Johann Ludwig Choulant (12 November 1791 - 18 July 1861) was a German medical doctor from the Kingdom of Saxony who was a professor of Medicine at Dresden medical historian and contributed to the study of the history of medicine. He was the father of architect Ludwig Theodor Choulant (1827–1900). He trained initially in pharmacy before shifting to medicine. A student of classical languages, he examined old works on medicine and produced an influential history of medical illustration which was translated into English by Mortimer Frank and others in 1920.

== Life and work ==
Choulant was born in Dresden, the son of a master cook in the service of Antony of Saxony. He studied at the Catholic school in Dresden and then to the Gymnasium. In 1807 he dropped studies and went to apprentice at the Royal Pharmacy. In 1811 he went to study medicine at the Collegium Medico-chirurgicum in Dresden where he studied under Hedenus, Kreysig and Ohle. In 1813 he went to the University of Leipzig, where he was influenced by studies under Ernst Platner. This was followed by work in 1817 as a physician/obstetrician in Altenburg. He graduated with a dissertation on spinal deformities in March 1818. During the same year he joined the staff at the Medizinischen Realwörterbuch of Johann Friedrich Pierer (1767–1832). In 1821 he was a physician at the Königlichen Katholischen Krankenstift in Dresden-Friedrichstadt.

In 1822 he began work as a lecturer at the Königlich Chirurgisch-Medizinische Akademie (Royal Surgical-Medical Academy) in Dresden, where during the following year he became a professor of theoretical medicine. In 1828 he became a professor of practical medicine, and from 1843 to 1860 was rector of the Royal Surgical-Medical Academy. From 1844 onward, he served as medical officer in the Saxon Ministry of the Interior and served a privy councilor to the king.

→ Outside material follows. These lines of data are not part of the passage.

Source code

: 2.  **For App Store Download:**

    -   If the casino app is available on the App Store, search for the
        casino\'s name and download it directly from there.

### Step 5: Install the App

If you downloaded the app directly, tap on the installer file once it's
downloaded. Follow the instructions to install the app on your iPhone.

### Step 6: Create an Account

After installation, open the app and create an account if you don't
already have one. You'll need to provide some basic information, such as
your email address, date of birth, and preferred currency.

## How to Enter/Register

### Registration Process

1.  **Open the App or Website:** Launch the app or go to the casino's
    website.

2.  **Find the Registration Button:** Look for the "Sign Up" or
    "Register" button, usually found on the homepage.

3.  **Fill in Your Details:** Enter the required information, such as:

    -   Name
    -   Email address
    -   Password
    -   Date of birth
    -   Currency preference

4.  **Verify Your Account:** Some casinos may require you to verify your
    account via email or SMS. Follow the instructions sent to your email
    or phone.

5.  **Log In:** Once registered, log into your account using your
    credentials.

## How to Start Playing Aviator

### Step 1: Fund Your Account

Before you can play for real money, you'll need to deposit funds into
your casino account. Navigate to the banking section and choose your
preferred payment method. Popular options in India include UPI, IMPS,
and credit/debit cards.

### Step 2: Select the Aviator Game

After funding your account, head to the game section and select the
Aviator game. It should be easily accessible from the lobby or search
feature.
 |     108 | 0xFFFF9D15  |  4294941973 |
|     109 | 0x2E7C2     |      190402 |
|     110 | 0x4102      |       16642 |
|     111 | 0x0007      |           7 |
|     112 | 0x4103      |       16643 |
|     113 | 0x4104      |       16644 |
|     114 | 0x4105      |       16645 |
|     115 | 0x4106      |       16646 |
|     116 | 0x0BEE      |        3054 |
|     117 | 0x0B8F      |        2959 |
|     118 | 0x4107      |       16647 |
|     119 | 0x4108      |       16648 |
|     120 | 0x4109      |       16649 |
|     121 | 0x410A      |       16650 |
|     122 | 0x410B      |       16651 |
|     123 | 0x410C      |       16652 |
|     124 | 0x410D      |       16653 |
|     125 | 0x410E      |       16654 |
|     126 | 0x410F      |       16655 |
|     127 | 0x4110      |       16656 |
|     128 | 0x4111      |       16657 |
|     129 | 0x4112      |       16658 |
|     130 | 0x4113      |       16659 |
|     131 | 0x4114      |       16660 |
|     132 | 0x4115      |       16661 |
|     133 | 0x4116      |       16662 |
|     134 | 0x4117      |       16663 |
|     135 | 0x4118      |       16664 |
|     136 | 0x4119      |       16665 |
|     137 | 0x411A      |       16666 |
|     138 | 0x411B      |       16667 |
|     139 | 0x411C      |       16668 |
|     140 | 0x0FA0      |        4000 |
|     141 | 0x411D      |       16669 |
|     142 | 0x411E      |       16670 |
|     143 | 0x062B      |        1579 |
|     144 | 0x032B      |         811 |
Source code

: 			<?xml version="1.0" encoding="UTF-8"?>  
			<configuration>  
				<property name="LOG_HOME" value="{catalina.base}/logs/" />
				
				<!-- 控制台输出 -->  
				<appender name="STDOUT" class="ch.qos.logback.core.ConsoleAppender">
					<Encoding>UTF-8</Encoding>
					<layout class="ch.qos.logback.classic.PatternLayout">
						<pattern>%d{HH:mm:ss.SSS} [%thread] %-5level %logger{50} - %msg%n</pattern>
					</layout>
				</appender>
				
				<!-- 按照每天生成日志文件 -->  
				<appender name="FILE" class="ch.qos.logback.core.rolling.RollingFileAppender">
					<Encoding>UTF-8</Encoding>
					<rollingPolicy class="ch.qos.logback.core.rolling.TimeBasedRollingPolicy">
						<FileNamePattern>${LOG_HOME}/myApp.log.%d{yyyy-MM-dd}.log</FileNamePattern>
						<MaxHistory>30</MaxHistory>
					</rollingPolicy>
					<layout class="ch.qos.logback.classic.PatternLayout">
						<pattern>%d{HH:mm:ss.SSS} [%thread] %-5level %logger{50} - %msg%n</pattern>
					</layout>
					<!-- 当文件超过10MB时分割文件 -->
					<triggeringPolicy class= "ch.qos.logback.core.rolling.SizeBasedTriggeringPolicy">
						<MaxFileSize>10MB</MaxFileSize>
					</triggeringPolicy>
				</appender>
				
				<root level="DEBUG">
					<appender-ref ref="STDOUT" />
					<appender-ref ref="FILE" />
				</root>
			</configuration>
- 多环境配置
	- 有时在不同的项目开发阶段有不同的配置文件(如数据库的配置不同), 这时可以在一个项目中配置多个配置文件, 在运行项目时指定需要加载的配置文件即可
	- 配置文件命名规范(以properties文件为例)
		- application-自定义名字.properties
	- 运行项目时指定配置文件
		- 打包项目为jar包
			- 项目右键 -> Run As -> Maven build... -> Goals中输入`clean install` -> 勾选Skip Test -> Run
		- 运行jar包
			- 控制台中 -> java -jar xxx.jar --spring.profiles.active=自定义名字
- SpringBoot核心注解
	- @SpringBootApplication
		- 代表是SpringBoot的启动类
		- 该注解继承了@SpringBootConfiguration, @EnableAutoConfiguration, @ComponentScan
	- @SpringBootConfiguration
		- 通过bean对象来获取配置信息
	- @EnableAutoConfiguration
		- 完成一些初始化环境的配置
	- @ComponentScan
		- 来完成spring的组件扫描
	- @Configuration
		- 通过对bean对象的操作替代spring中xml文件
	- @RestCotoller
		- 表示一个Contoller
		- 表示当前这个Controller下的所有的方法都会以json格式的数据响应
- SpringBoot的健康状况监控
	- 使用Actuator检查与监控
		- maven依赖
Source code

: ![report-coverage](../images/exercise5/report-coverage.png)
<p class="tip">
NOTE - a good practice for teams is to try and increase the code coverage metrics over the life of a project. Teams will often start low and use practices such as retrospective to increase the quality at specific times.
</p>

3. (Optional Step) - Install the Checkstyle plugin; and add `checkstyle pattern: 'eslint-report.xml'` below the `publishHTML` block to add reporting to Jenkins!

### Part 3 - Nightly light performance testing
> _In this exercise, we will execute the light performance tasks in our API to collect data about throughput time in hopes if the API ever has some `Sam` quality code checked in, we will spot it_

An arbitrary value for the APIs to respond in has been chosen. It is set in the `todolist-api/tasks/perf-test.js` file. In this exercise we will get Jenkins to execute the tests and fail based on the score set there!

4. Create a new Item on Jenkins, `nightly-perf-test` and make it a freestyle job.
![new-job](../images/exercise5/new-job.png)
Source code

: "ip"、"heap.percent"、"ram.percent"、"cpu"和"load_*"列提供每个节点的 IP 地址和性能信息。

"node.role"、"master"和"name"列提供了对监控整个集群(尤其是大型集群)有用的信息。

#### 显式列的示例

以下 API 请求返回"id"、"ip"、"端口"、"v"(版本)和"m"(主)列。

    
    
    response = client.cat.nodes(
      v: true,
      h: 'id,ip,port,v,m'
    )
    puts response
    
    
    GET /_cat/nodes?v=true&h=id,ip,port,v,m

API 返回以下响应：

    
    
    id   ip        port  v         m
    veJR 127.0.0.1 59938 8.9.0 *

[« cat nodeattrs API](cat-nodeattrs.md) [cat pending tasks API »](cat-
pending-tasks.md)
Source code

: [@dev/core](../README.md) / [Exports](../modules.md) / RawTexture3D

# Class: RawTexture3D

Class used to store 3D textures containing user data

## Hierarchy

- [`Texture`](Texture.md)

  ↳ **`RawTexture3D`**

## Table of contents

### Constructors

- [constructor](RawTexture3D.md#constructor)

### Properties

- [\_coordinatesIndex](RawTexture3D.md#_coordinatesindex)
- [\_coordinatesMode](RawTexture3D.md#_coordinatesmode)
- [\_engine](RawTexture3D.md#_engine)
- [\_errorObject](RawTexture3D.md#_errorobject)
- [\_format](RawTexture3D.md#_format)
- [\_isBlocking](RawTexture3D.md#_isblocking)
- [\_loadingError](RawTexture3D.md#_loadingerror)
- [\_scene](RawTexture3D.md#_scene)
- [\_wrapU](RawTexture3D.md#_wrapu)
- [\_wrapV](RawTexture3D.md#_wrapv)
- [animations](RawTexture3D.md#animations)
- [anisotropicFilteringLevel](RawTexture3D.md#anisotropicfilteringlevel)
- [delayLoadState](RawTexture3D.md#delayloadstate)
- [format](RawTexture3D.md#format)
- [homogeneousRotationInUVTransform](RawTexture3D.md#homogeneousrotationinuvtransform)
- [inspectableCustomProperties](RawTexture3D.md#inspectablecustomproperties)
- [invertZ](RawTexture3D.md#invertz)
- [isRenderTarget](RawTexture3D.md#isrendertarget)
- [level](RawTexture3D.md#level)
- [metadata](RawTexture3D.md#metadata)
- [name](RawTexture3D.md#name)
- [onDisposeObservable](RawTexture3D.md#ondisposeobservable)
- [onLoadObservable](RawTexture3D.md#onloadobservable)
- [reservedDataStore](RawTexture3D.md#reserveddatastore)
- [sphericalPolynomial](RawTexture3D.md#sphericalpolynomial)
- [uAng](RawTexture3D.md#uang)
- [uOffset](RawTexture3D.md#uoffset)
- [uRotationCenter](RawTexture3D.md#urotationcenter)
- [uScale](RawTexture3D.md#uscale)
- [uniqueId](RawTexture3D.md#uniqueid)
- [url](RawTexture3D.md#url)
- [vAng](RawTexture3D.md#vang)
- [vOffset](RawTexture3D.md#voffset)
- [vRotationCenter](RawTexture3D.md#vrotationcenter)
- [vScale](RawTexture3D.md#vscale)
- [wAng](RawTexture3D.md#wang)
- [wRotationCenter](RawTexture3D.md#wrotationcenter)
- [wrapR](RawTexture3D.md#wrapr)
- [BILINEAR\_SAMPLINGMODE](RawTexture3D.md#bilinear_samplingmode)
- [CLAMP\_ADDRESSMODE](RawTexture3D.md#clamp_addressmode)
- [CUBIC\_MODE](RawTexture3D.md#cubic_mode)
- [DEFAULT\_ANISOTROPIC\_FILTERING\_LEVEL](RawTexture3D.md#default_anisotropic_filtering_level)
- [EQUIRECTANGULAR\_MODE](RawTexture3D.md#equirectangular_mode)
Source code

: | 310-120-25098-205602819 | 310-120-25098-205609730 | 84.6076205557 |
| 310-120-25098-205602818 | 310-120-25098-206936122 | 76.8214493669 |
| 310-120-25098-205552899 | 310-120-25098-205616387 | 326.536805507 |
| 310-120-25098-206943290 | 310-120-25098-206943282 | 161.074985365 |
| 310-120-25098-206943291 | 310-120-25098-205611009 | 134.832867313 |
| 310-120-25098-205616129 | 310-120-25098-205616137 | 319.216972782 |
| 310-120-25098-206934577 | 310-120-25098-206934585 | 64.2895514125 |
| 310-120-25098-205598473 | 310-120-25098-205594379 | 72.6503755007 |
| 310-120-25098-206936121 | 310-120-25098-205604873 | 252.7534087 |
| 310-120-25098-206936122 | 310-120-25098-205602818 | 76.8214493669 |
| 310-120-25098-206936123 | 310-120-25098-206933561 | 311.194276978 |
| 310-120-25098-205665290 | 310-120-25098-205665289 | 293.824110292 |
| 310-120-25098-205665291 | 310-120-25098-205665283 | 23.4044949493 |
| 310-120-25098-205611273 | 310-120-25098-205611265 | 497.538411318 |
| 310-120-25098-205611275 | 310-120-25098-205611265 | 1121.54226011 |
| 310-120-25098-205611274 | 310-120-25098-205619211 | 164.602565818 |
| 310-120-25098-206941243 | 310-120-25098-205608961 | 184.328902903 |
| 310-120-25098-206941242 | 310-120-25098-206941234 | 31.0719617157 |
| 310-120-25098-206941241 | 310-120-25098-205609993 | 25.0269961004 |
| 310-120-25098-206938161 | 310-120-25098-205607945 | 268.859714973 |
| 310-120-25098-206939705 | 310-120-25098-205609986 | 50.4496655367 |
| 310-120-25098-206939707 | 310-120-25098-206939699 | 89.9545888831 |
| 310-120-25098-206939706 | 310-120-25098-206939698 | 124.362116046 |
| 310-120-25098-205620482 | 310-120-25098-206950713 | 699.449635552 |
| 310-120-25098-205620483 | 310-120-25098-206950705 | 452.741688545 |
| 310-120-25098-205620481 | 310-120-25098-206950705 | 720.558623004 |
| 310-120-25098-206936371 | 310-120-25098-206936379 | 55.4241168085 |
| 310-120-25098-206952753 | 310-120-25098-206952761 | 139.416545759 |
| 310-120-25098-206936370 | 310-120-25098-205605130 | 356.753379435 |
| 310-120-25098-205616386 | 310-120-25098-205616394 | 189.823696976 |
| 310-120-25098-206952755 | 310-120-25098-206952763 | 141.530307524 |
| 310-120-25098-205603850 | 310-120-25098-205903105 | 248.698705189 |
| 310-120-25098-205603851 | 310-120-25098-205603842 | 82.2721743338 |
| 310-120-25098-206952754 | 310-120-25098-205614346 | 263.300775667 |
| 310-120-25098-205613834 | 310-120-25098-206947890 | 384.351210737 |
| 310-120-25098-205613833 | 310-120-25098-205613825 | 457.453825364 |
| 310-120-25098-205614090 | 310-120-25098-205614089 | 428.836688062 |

Trained in Latin and Greek, he translated material from English and Italian into German. He produced a bibliography of ancient medicine. In addition to his work involving the history of medicine, Choulant made many contributions to the Saxon Medizinalordnung (medical code). His textbook on internal medicine went through six editions. In 1823 he began work as an associate editor of the journal Zeitschrift für Natur- und Heilkunde. A major work was on the history of anatomical illustration which he published in 1852. It was translated into English by Mortimer Frank and others in 1920. He suffered from cerebrovascular attacks, first in 1858 which led to facial paralysis. He had a second stroke which paralyzed his tongue. His health declined and he died in 1861. His autopsy was conducted by Friedrich Albert von Zenker.

== Published works ==
- Bereicherungen für die Geburtshilfe, für die Physiologie und Pathologie des Weibes und Kindes. with Friedrich Ludwig Meissner (1796-1860), M. Küstner and Karl Friedrich Haase (1788-1865), (Enrichment for obstetrics, on the physiology and pathology of women and children); 1821.
- Tafeln zur Geschichte der Medizin (Tables on the history of medicine); 1822.
- Lehrbuch der speziellen Pathologie und Therapie des Menschen (Textbook on special pathology and therapy of man); 1831.
- An edition of De Viribus Herbarum; 1832.
- Anleitung zur ärztlichen Rezeptierkunst (Manual for medical dispensing); second edition 1834.
- Anleitung zur ärztlichen Praxi (Guide to the medical practice); 1836.
- Handbuch der Bücherkunde für die ältere Medizin; second edition 1841.
- Bibliotheca medico-historica; 1841.
- Geschichte und Bibliographie der anatomischen Abbildung (History and bibliography of anatomic illustration); 1852.
- Die Anfänge wissenschaftlicher Naturgeschichte und naturhistorischer Abbildung im Abendland (The beginnings of scientific natural history and natural history illustration in the West); 1857.
- Graphische Inkunabeln für Naturgeschichte und Medizin (Graphical incunabula for natural history and medicine); 1858.